Berliner Fördergeld-Affäre: Rücktritte und Vorwürfe um Antisemitismus-Mittel
Elsa JunckBerliner Fördergeld-Affäre: Rücktritte und Vorwürfe um Antisemitismus-Mittel
Ein Untersuchungsausschuss des Berliner Abgeordnetenhauses prüft derzeit die Vergabe von Geldern für Initiativen zur Bekämpfung von Antisemitismus. Im Mittelpunkt der Ermittlungen stehen der ehemalige Kulturstaatssekretär Joe Chialo und seine Nachfolgerin Sarah Wedl-Wilson, die beide inzwischen von ihren Ämtern zurückgetreten sind.

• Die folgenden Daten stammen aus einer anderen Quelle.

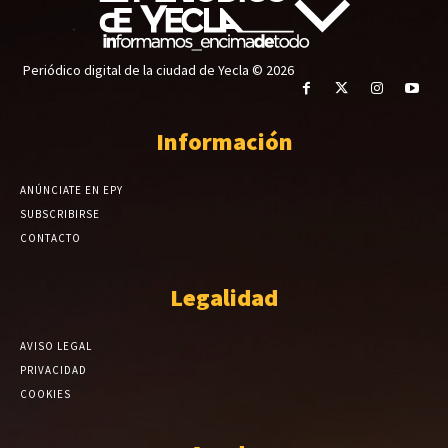
Periódico digital de la ciudad de Yecla © 2026
Información
ANÚNCIATE EN EPY
SUBSCRIBIRSE
CONTACTO
Legalidad
AVISO LEGAL
PRIVACIDAD
COOKIES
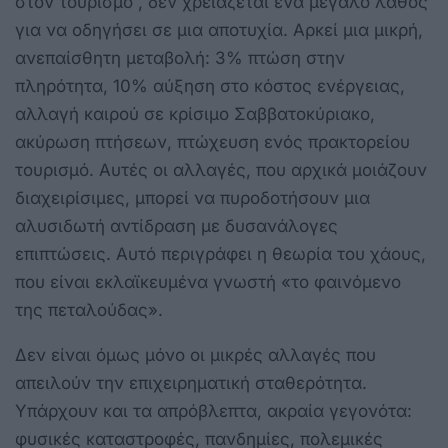
στον τουρισμό , δεν χρειάζεται ένα μεγάλο λάθος
για να οδηγήσει σε μια αποτυχία. Αρκεί μια μικρή,
ανεπαίσθητη μεταβολή: 3% πτώση στην
πληρότητα, 10% αύξηση στο κόστος ενέργειας,
αλλαγή καιρού σε κρίσιμο Σαββατοκύριακο,
ακύρωση πτήσεων, πτώχευση ενός πρακτορείου
τουρισμό. Αυτές οι αλλαγές, που αρχικά μοιάζουν
διαχειρίσιμες, μπορεί να πυροδοτήσουν μια
αλυσιδωτή αντίδραση με δυσανάλογες
επιπτώσεις. Αυτό περιγράφει η θεωρία του χάους,
που είναι εκλαϊκευμένα γνωστή «το φαινόμενο
της πεταλούδας».
Δεν είναι όμως μόνο οι μικρές αλλαγές που
απειλούν την επιχειρηματική σταθερότητα.
Υπάρχουν και τα απρόβλεπτα, ακραία γεγονότα:
φυσικές καταστροφές, πανδημίες, πολεμικές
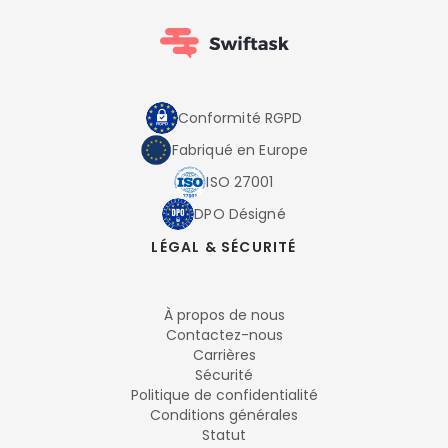
Conformité RGPD
Fabriqué en Europe
ISO 27001
DPO Désigné
LÉGAL & SÉCURITÉ
À propos de nous
Contactez-nous
Carrières
Sécurité
Politique de confidentialité
Conditions générales
Statut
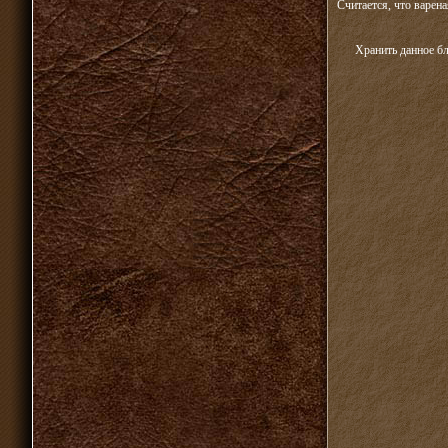
Считается, что варена
Хранить данное б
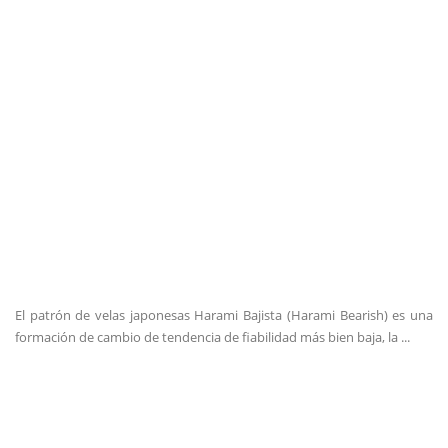
El patrón de velas japonesas Harami Bajista (Harami Bearish) es una
formación de cambio de tendencia de fiabilidad más bien baja, la ...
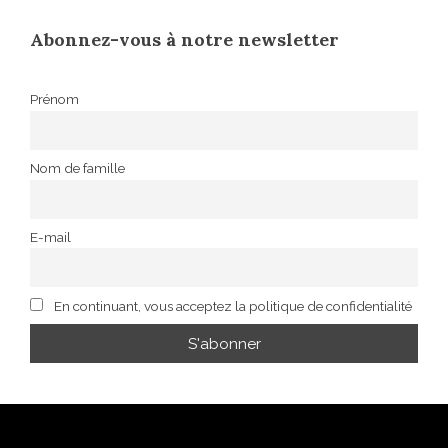
Abonnez-vous à notre newsletter
Prénom
Nom de famille
E-mail
En continuant, vous acceptez la politique de confidentialité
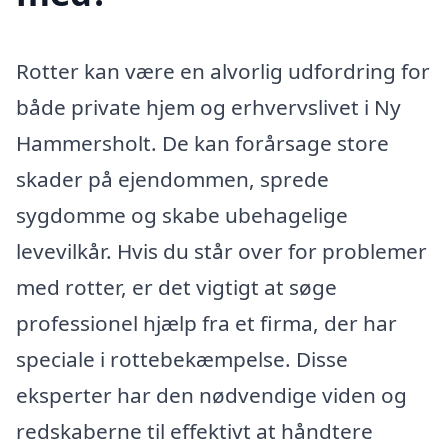
Rotter kan være en alvorlig udfordring for
både private hjem og erhvervslivet i Ny
Hammersholt. De kan forårsage store
skader på ejendommen, sprede
sygdomme og skabe ubehagelige
levevilkår. Hvis du står over for problemer
med rotter, er det vigtigt at søge
professionel hjælp fra et firma, der har
speciale i rottebekæmpelse. Disse
eksperter har den nødvendige viden og
redskaberne til effektivt at håndtere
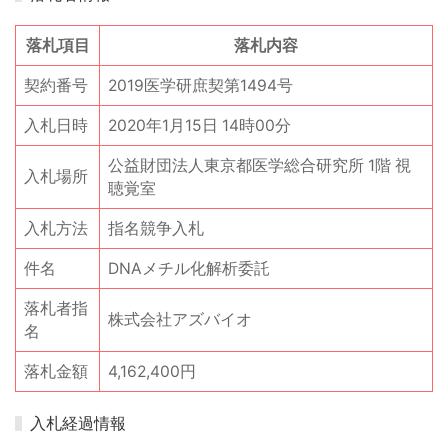
落札項目
落札内容
契約番号
2019医学研庶契第1494号
入札日時
2020年1月15日 14時00分
公益財団法人東京都医学総合研究所 1階 視
入札場所
聴覚室
入札方法
指名競争入札
件名
DNAメチル化解析委託
落札者指
株式会社アズバイオ
名
落札金額
4,162,400円
入札経過情報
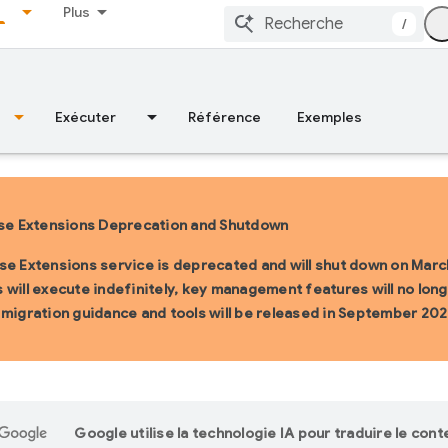
Plus
/
Exécuter
Référence
Exemples
se Extensions Deprecation and Shutdown
se Extensions service is deprecated and will shut down on March
 will execute indefinitely, key management features will no longe
 migration guidance and tools will be released in September 202
Google utilise la technologie IA pour traduire le con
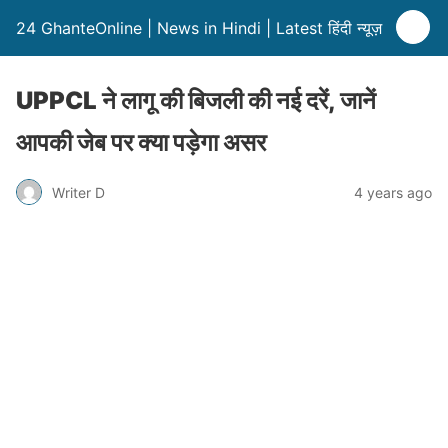
24 GhanteOnline | News in Hindi | Latest हिंदी न्यूज़
UPPCL ने लागू की बिजली की नई दरें, जानें
आपकी जेब पर क्या पड़ेगा असर
Writer D
4 years ago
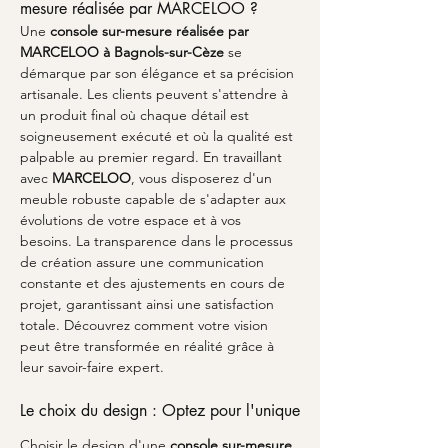
mesure réalisée par MARCELOO ?
Une 
console sur-mesure réalisée par 
MARCELOO à Bagnols-sur-Cèze
 se 
démarque par son élégance et sa précision 
artisanale. Les clients peuvent s'attendre à 
un produit final où chaque détail est 
soigneusement exécuté et où la qualité est 
palpable au premier regard. En travaillant 
avec 
MARCELOO
, vous disposerez d'un 
meuble robuste capable de s'adapter aux 
évolutions de votre espace et à vos 
besoins. La transparence dans le processus 
de création assure une communication 
constante et des ajustements en cours de 
projet, garantissant ainsi une satisfaction 
totale. Découvrez comment votre vision 
peut être transformée en réalité grâce à 
leur savoir-faire expert.
Le choix du design : Optez pour l'unique
Choisir le design d'une 
console sur-mesure 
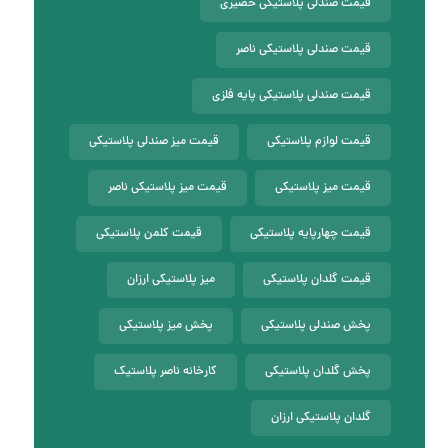
قیمت صندلی پلاستیکی حصیری
قیمت صندلی پلاستیکی ناصر
قیمت صندلی پلاستیکی پایه فلزی
قیمت لوازم پلاستیکی
قیمت میز صندلی پلاستیکی
قیمت میز پلاستیکی
قیمت میز پلاستیکی ناصر
قیمت چهارپایه پلاستیکی
قیمت کلمن پلاستیکی
قیمت گلدان پلاستیکی
میز پلاستیکی ارزان
پخش صندلی پلاستیکی
پخش میز پلاستیکی
پخش گلدان پلاستیکی
کارخانه ناصر پلاستیک
گلدان پلاستیکی ارزان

Die Grünen und die Linke hatten das Verfahren angestoßen und werfen den Verantwortlichen unklare Vergabekriterien sowie unzulässige Einflussnahme vor.
Die Untersuchungen begannen im Dezember 2025 nach einem Antrag der Grünen und der Linken. Der Berliner Rechnungshof hatte die Förderung bereits in einem Bericht als „offensichtlich rechtswidrig“ eingestuft. Chialo, eine zentrale Figur in der Affäre, war noch vor der Prüfung durch den Rechnungshof in die Kritik geraten und hatte im Mai 2025 seinen Rücktritt erklärt – offiziell mit Verweis auf Haushaltskürzungen, nicht auf die umstrittenen Fördermittel.
Sarah Wedl-Wilson übernahm das Amt von Chialo, trat jedoch Ende April zurück, nachdem sie die umkämpften Gelder freigegeben hatte. Die CDU-Abgeordneten Dirk Stettner und Christian Goiny wurden Mitte April erstmals angehört und bestritten, unzulässigen Druck ausgeübt zu haben. Beide sollen nun erneut aussagen.
Die Grünen und die Linke halten Chialo und Wedl-Wilson weiterhin vor, die Mittel nach intransparente Kriterien und unter Einfluss der CDU-Fraktion vergeben zu haben. Chialo wird vor dem Ausschuss zu diesen Vorwürfen Stellung nehmen müssen. Die Ermittlungen dauern an; weitere Zeugenaussagen von Schlüsselfiguren stehen noch aus. Die Feststellungen des Rechnungshofs sowie die Rücktritte von Chialo und Wedl-Wilson unterstreichen die Brisanz der Vorwürfe. Ziel des Verfahrens ist es, aufzuklären, wie und warum die Gelder verteilt wurden.